Collected data:
>>>>
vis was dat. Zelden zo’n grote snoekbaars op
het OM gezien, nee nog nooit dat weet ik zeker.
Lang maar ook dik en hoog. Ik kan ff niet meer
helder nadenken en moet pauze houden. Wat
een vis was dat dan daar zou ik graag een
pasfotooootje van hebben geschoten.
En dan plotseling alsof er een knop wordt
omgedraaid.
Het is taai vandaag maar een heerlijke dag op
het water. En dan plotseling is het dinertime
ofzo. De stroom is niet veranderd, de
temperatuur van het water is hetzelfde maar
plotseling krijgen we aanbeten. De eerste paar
<<<<
In the answer, please give only the lines from the line containing "temperatuur van het water is hetzelfde maar" through the final line of the data, copied exactly.

_Result of this exercise_
temperatuur van het water is hetzelfde maar
plotseling krijgen we aanbeten. De eerste paar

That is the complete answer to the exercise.